Way my dad and I used to play is that when somebody won they got to grab the hand of the loser and then, with the fore- and middle-fingers only, slap the loser on the wrist. My dad would lick his fingers (“to cut down on air resistance”) before whacking me.

Say, these days that would be child abuse. Well, the government knows best, right?

Briefly, you and simultaneously your opponent select rock, paper, or scissors. Rock breaks scissors, paper covers rock, and scissors cut paper. There are 9 outcomes: 3 of which are rock for you, and rock, paper, or scissors for your enemy; *et cetera*. Three of the 9 outcomes are ties, in which nobody gets slapped; there are 3 ways for you to lose, and 3 ways for you to win.

Now, given just those premises, and *none other*, what is the probability you don’t get slapped? Well, “don’t get slapped” means tying or winning; and since there are 6 ways for these things to happen, the chance is 2/3. Similarly, there is a 1/3 chance for you to lose, and 1/3 probability you get to slap.

These deduced probabilities are correct assuming *only* the premises describing the rules of the game. Which implies, and it is true, that the probabilities are not likely to be correct assuming other premises. What other premises? There are an infinite number of premises we might choose, but what we’re after are premises that help us win the game.

The thing to emphasize is that we know with certainty the non-human premises, and so know with certainty the non-human probabilities. Rock paper scissors is thus similar to poker where we have a good handle on the probabilities; but where in poker they are harder to memorize, yet in poker we know there are consistent and good players.

There are also consistently winning Rock Paper Scissors players. Like 2008 champion Sean “Wicked Fingers” Sears. That means, like poker, human premises must exist that change the odds.

In any number of places you’ll read that the way not to get beat is to make your pick “randomly.” This is impossible. No matter what, you must *cause* your pick, and no cause in the universe is ontologically “random.” Suppose you decide to divide up a minute into thirds and pick based on the secondhand of your watch. If your opponent does not know this, he has no way of guessing what you’ll do (except that you must choose, of course), and so to him your guess is “random”—which means only *unknown*. But to you, the choice is determined, caused by your decision and the state of the time.

If your opponent catches you sneaking peeks before each round, then he’ll too *know* what you’re going to do—creating a new and probative and deductive premise for him—and you’ll consistently lose.

That’s the way to win, too. By searching for patterns, i.e. premises, which your opponent is using, knowingly or not. Bin Xu and pals think they’ve discovered patterns many people use. In their arxiv paper “Cycle frequency in standard Rock-Paper-Scissors games: Evidence from experimental economics” they posit that winners often repeat their winning pick, and losers select the next object in the cycle (lose with scissors and move to rock). Armed (handed?) with these premises allows you to change the odds.

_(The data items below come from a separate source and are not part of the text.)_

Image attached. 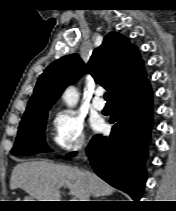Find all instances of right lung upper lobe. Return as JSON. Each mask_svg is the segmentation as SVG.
Masks as SVG:
<instances>
[{"label": "right lung upper lobe", "mask_w": 176, "mask_h": 211, "mask_svg": "<svg viewBox=\"0 0 176 211\" xmlns=\"http://www.w3.org/2000/svg\"><path fill=\"white\" fill-rule=\"evenodd\" d=\"M85 71L112 92L113 102L133 95L148 82L137 47L120 33L110 32L86 66L78 54L51 63L39 77L23 118L50 109L63 90Z\"/></svg>", "instance_id": "1"}]
</instances>
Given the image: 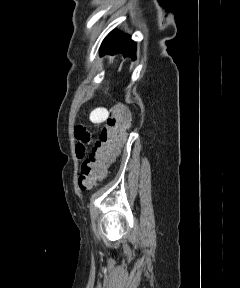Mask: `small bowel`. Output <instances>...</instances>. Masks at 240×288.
Masks as SVG:
<instances>
[{
    "label": "small bowel",
    "instance_id": "small-bowel-1",
    "mask_svg": "<svg viewBox=\"0 0 240 288\" xmlns=\"http://www.w3.org/2000/svg\"><path fill=\"white\" fill-rule=\"evenodd\" d=\"M109 116V110L106 107L94 108L89 114V121L93 125L104 123ZM75 138L77 140L76 153L81 158L85 153V148L93 143V136L83 125L75 127Z\"/></svg>",
    "mask_w": 240,
    "mask_h": 288
}]
</instances>
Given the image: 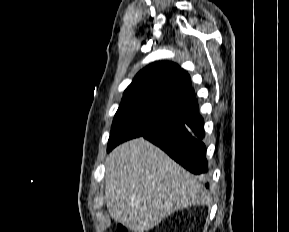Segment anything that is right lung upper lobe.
<instances>
[{"mask_svg":"<svg viewBox=\"0 0 289 232\" xmlns=\"http://www.w3.org/2000/svg\"><path fill=\"white\" fill-rule=\"evenodd\" d=\"M190 77L185 70L168 61L143 68L124 91L122 100H141L183 113L198 109Z\"/></svg>","mask_w":289,"mask_h":232,"instance_id":"cb5924a9","label":"right lung upper lobe"}]
</instances>
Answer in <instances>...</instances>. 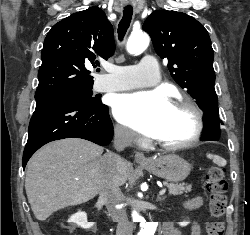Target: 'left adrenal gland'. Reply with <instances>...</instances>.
<instances>
[{
    "label": "left adrenal gland",
    "mask_w": 250,
    "mask_h": 235,
    "mask_svg": "<svg viewBox=\"0 0 250 235\" xmlns=\"http://www.w3.org/2000/svg\"><path fill=\"white\" fill-rule=\"evenodd\" d=\"M164 199H165L164 197H162V198H161V197H158L157 201H160V202H161V201H163Z\"/></svg>",
    "instance_id": "a2214340"
}]
</instances>
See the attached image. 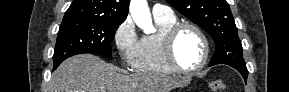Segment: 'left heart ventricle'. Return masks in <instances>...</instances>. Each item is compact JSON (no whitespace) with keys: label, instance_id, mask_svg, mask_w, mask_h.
Wrapping results in <instances>:
<instances>
[{"label":"left heart ventricle","instance_id":"b2bd125f","mask_svg":"<svg viewBox=\"0 0 289 92\" xmlns=\"http://www.w3.org/2000/svg\"><path fill=\"white\" fill-rule=\"evenodd\" d=\"M204 45L199 35L191 30H183L175 43V57L185 69L196 68L202 60Z\"/></svg>","mask_w":289,"mask_h":92}]
</instances>
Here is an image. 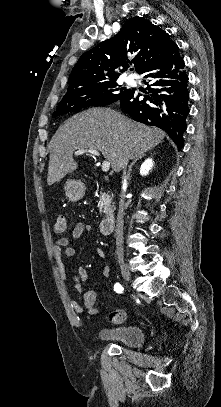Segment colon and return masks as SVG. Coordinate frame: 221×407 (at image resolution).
Here are the masks:
<instances>
[{
    "label": "colon",
    "mask_w": 221,
    "mask_h": 407,
    "mask_svg": "<svg viewBox=\"0 0 221 407\" xmlns=\"http://www.w3.org/2000/svg\"><path fill=\"white\" fill-rule=\"evenodd\" d=\"M55 230L59 234H63L67 231V221L64 216H59L56 221ZM95 302H96V293L93 290H90L86 293L84 300L85 306L88 308L90 313H95ZM126 315L125 311L121 309L112 310L109 313V319L111 322L116 324H121L125 321Z\"/></svg>",
    "instance_id": "colon-1"
}]
</instances>
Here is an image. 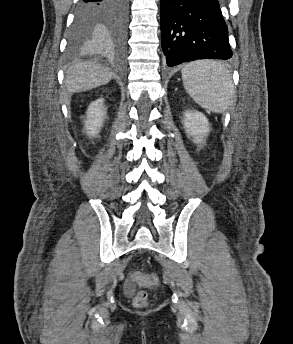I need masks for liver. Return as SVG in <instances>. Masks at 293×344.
I'll return each mask as SVG.
<instances>
[{"label": "liver", "mask_w": 293, "mask_h": 344, "mask_svg": "<svg viewBox=\"0 0 293 344\" xmlns=\"http://www.w3.org/2000/svg\"><path fill=\"white\" fill-rule=\"evenodd\" d=\"M113 73L106 67L92 61L71 65L66 73L65 86L70 93H79L107 84Z\"/></svg>", "instance_id": "1"}]
</instances>
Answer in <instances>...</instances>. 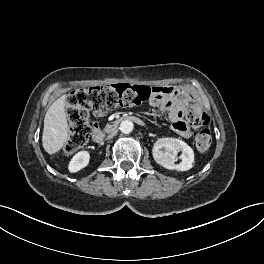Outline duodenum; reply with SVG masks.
Returning <instances> with one entry per match:
<instances>
[{
    "label": "duodenum",
    "mask_w": 264,
    "mask_h": 264,
    "mask_svg": "<svg viewBox=\"0 0 264 264\" xmlns=\"http://www.w3.org/2000/svg\"><path fill=\"white\" fill-rule=\"evenodd\" d=\"M123 121H132L137 124L143 125V121L139 119L138 117L126 115L121 118L114 119L106 124L104 129L102 131H96L93 135V139L96 143H102L104 141V138L107 134L113 133V130H117L120 123Z\"/></svg>",
    "instance_id": "obj_1"
}]
</instances>
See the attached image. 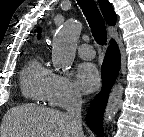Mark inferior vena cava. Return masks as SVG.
Segmentation results:
<instances>
[{"instance_id": "inferior-vena-cava-1", "label": "inferior vena cava", "mask_w": 144, "mask_h": 137, "mask_svg": "<svg viewBox=\"0 0 144 137\" xmlns=\"http://www.w3.org/2000/svg\"><path fill=\"white\" fill-rule=\"evenodd\" d=\"M82 99L79 93L73 92L67 105V114L72 120L73 127L78 131L79 137H83L82 119H81Z\"/></svg>"}]
</instances>
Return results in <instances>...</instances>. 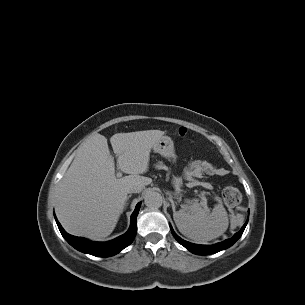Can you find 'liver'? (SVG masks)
I'll list each match as a JSON object with an SVG mask.
<instances>
[{
  "label": "liver",
  "instance_id": "liver-1",
  "mask_svg": "<svg viewBox=\"0 0 305 305\" xmlns=\"http://www.w3.org/2000/svg\"><path fill=\"white\" fill-rule=\"evenodd\" d=\"M160 130L116 133L110 138L118 166L129 176L116 178L114 158L101 134L87 138L56 190V214L70 234L103 239L114 230L123 212L128 189L147 186L150 151L163 137Z\"/></svg>",
  "mask_w": 305,
  "mask_h": 305
}]
</instances>
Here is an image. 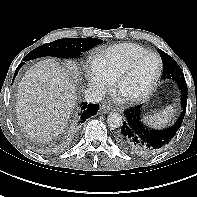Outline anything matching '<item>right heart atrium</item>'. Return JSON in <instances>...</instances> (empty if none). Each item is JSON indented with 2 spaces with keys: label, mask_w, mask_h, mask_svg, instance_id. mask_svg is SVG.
<instances>
[{
  "label": "right heart atrium",
  "mask_w": 197,
  "mask_h": 197,
  "mask_svg": "<svg viewBox=\"0 0 197 197\" xmlns=\"http://www.w3.org/2000/svg\"><path fill=\"white\" fill-rule=\"evenodd\" d=\"M88 85L98 95L106 93L111 87V80L93 67L87 72Z\"/></svg>",
  "instance_id": "1"
}]
</instances>
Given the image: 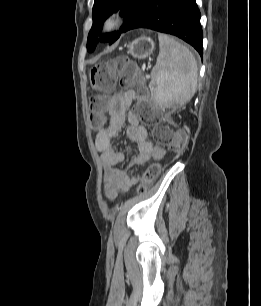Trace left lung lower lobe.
Returning <instances> with one entry per match:
<instances>
[{
	"label": "left lung lower lobe",
	"instance_id": "obj_1",
	"mask_svg": "<svg viewBox=\"0 0 261 306\" xmlns=\"http://www.w3.org/2000/svg\"><path fill=\"white\" fill-rule=\"evenodd\" d=\"M135 28L175 35L203 55L200 12L195 0H145L123 32Z\"/></svg>",
	"mask_w": 261,
	"mask_h": 306
}]
</instances>
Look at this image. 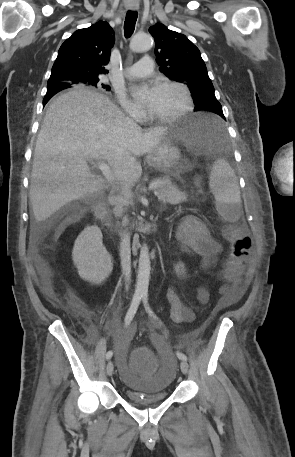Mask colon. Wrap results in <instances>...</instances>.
I'll use <instances>...</instances> for the list:
<instances>
[{"mask_svg":"<svg viewBox=\"0 0 295 457\" xmlns=\"http://www.w3.org/2000/svg\"><path fill=\"white\" fill-rule=\"evenodd\" d=\"M224 236L229 242L230 250L224 263L223 277L234 284L237 283L249 255L252 239L241 227L236 226L226 227ZM152 354V346H133L130 360L131 372H155V358Z\"/></svg>","mask_w":295,"mask_h":457,"instance_id":"5ec220e1","label":"colon"}]
</instances>
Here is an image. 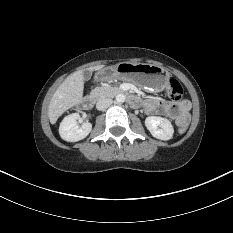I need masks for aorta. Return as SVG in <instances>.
Returning a JSON list of instances; mask_svg holds the SVG:
<instances>
[{"mask_svg":"<svg viewBox=\"0 0 233 233\" xmlns=\"http://www.w3.org/2000/svg\"><path fill=\"white\" fill-rule=\"evenodd\" d=\"M125 99H126V97H125V95H123V94H118V95L116 96V101H117L118 103H123V102H125Z\"/></svg>","mask_w":233,"mask_h":233,"instance_id":"obj_1","label":"aorta"}]
</instances>
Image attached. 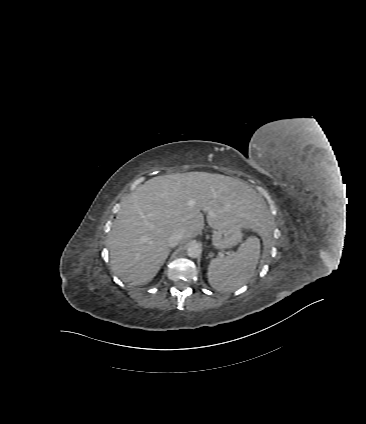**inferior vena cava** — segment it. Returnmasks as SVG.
I'll use <instances>...</instances> for the list:
<instances>
[{
  "label": "inferior vena cava",
  "mask_w": 366,
  "mask_h": 424,
  "mask_svg": "<svg viewBox=\"0 0 366 424\" xmlns=\"http://www.w3.org/2000/svg\"><path fill=\"white\" fill-rule=\"evenodd\" d=\"M183 238L182 232H175L168 238V246L169 247H175L177 246Z\"/></svg>",
  "instance_id": "1"
}]
</instances>
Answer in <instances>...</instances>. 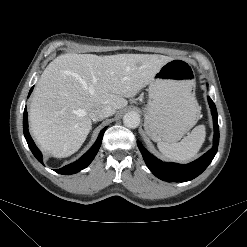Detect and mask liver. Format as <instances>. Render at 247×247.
Masks as SVG:
<instances>
[{
    "label": "liver",
    "instance_id": "liver-1",
    "mask_svg": "<svg viewBox=\"0 0 247 247\" xmlns=\"http://www.w3.org/2000/svg\"><path fill=\"white\" fill-rule=\"evenodd\" d=\"M173 58L152 54H64L43 71L30 104V130L40 149L57 158L74 154L99 106L124 108Z\"/></svg>",
    "mask_w": 247,
    "mask_h": 247
}]
</instances>
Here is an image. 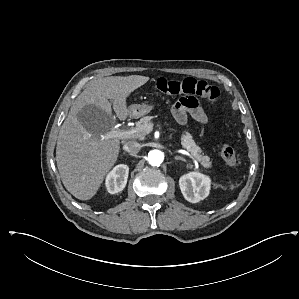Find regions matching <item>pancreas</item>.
Instances as JSON below:
<instances>
[{"instance_id": "1", "label": "pancreas", "mask_w": 299, "mask_h": 299, "mask_svg": "<svg viewBox=\"0 0 299 299\" xmlns=\"http://www.w3.org/2000/svg\"><path fill=\"white\" fill-rule=\"evenodd\" d=\"M153 119L152 116H145L140 119L136 123L135 129H144L148 124L151 123V120ZM145 132L138 133L134 138L142 139L145 136ZM181 144L182 146L188 150L198 161H201L202 165L206 168L210 167V158L208 156L201 155V149L199 146L196 145L195 141L192 139V136L190 133L185 132L181 136Z\"/></svg>"}]
</instances>
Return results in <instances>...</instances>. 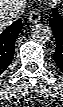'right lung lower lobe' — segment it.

Until your opponent figures out his mistake; and when he does, he can use that knowledge against you. Figuring you are figuring on a rock (since your opponent just lost on a scissors), and thus you’d pick paper, your opponent upends the algorithm and sticks with scissors.

Noted RPS expert Sharisa Bufford, a member of the prestigious USA Rock Paper Scissors League, is sure that “Girls always throw scissors first. Guys always throw rock.” If that’s so, these are winning premises. Unless your opponent knows these rules, too. And you know they know. And you know they know you know…you know?

Now it’s true you cannot “pick randomly” but must always cause a choice. But that does not mean it’s impossible to discover a strategy which your opponent cannot guess—where your opponent may be some “sophisticated computer” (computers are only dumb unthinking distillations of fractions of human brains). All it takes to create impossible-to-discover picks are to create picks which your opponent cannot guess beyond the standard premises (a tautology, really).

Maybe that’s memorizing a stream of numbers generated by some process which remains unknown to your opponent. Or maybe that means changing your picking algorithm based on circumstance. All that matters is that your opponent cannot guess.

Incidentally and curiously, computer programs which test “randomness” (i.e. unpredictability) always turn a blind eye to the algorithm which generated the sequence they’re testing.

Lastly, to prove (as I’ve done before) that I can pick a number you cannot guess with certainty, no matter what your resources, I’m thinking of a number between 0 and 4. What is it? (It’s hidden in the code to this page.)